Respire. Oui. Inspire. C'est bien. Maintenant expire. Inspire. Expire. Inspire. Expire. Voilà, tout doux.

La fille soupira en se tournant vers sa compagne. Peut-elle vraiment s'habituer un jour ne serait-ce qu'à son ton calme quand elle parle, se demande-t-elle en observant le visage parfait, de son interlocutrice qui était revenu à souriant. Elle vennait de l'avoir, mais elle commençait à douter.

— Vouliez-vous que je chante ?

— J'allais dire que t'es bête mais finalement, on va voir, murmura la fille.

— Comment ?

Incompréhension d'un côté, de l'autre léger gêne.

— Non... Non... Laisse tomber. Enfin non ! Surtout ne laisse rien tomber ! C'est une expression hein, s'empressa de préciser la fille.

Sourire indulgent.

— Je sais.

La fille laissa échapper un petit rire nerveux. Puis elle songea d'un ton légèrement joueur, voire narquois, aurait bien pu aller à cette réponse.

— Bon, tu pourrais... Tu peux chanter ?

Il serait temps, songea-t-elle en même temps.

— Que voulez vous que je vous mette ?

La fille fronça légèrement les sourcils, puis se mit à réfléchir. Réponse sérieuse ou bien...

— Au clair de la lune, s'exclama-t-elle sur le point de rire.

La comptine commençait à passer : d'abord la musique, puis vient la chanson. A côté, la fille fredonnait en même temps.

Soudain, la fille se leva en regardant la gynoïde. Sa bouche était ouverte, mais immobile. Quelque chose n'allait effectivement pas.

— Tu ne chantes pas, remarqua-t-elle un peu mauvaise.

— Oui.

Même si ce n'était pas le cas, cette réponse sonnait comme une évidence, et une évidence qui disait presque que la remarque de la fille était inutile, ce qui ne lui plu pas.

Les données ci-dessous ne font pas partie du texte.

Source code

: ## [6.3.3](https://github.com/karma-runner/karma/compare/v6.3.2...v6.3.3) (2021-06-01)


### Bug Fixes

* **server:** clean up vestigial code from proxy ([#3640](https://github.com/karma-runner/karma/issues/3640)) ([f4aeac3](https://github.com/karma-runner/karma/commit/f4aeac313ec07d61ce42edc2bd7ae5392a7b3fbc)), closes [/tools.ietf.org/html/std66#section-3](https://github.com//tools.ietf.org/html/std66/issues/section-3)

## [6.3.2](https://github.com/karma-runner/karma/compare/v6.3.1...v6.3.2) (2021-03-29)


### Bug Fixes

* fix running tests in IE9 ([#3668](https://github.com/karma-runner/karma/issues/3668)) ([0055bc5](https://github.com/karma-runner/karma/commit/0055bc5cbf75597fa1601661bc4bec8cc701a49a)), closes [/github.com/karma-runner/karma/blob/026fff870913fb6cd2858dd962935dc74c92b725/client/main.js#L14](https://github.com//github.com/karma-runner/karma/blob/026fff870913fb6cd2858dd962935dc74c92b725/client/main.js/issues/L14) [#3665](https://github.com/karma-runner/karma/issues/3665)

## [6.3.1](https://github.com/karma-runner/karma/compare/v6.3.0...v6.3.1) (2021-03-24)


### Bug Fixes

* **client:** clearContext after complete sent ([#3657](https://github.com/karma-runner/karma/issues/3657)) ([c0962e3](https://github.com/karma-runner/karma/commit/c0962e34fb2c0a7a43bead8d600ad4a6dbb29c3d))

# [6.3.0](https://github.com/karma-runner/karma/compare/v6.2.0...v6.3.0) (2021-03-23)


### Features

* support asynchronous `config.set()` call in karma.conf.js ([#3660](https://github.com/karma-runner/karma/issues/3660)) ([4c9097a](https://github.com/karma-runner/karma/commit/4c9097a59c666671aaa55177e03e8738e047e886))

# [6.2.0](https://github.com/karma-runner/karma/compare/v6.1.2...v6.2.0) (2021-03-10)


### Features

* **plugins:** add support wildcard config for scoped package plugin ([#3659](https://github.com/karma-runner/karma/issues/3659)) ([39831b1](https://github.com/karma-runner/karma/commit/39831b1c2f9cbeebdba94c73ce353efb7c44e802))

— Je voulais que tu chantes, pas que tu me mettes une musique ! Ca, je peux le faire toute seule.

— Je ne comprends pas votre demande. Pouvez-vous répéter ?

Soupir de frustration.

— Je t'ai demandé si tu pourrais chanter.

— Oui.

— Et tu a répondu que oui.

— Oui.

— Mais là tu ne chantes pas.

— Non.

IA. Intelligeance artificielle. Alors qu'est-ce qui n'allait ? Intelligeance ou artificielle ?

— Et je te demandais de chanter.

— Je ne peux répondre à votre demande.

Enfin plus d'un mot.

— Mais tu avais dit que tu pouvais chanter.

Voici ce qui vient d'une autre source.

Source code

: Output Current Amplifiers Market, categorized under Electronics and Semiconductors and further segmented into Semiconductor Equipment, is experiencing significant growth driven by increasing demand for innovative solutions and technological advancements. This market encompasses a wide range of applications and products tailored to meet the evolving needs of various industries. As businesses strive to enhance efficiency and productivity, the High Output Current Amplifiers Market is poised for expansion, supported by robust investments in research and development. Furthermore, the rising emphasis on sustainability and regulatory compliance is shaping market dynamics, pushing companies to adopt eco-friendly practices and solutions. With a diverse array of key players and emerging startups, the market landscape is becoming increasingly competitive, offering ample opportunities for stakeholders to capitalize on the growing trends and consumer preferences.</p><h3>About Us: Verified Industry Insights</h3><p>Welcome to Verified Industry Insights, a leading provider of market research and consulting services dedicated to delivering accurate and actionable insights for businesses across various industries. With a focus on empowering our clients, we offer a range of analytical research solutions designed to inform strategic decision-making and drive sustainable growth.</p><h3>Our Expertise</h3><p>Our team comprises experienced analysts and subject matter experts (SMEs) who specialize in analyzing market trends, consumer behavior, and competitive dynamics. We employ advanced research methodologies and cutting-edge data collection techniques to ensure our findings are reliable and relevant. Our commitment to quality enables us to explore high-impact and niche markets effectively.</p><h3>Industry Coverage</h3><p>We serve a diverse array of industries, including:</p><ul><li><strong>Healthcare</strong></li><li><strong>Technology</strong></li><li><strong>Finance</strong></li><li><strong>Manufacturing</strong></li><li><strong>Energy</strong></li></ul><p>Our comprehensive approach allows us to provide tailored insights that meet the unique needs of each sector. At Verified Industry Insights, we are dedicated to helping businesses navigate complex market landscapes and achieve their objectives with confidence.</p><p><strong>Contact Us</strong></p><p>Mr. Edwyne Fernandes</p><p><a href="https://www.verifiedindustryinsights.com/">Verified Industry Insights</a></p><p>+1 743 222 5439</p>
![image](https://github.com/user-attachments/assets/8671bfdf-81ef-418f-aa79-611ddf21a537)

— "pourrais", ni "pouvais", ni "peux". Pour cela, cette action requiert un logiciel adapté.

— Tu ne pouvais pas le dire plus tôt ?

— Vous ne me l'aviez pas demandé.

Soupir.

—Tu peux très bien parler non, pourquoi pas chanter ?

— Un logiciel est requis.

Nouveau soupir.

—Bon, si tu ne peux pas, moi je vais le faire. Foutu machine, marmonna-t-elle à voix basse.

"Elle" l'énervait, mais la jeune fille ne tenait néanmoins pas à la vexer.

La fille respira un peu avant de fredonner la comptine. L'effet était immédiat : calme et sérénité. Et un soupçon de gêne. Pour ressentir ça à cause d'une chanson si puérile. En même temps, elle ne pouvait s'empêcher de sourire pour ça aussi. Cet ambiance enfantine ridicule qui mettait bien. Ou pas si mal.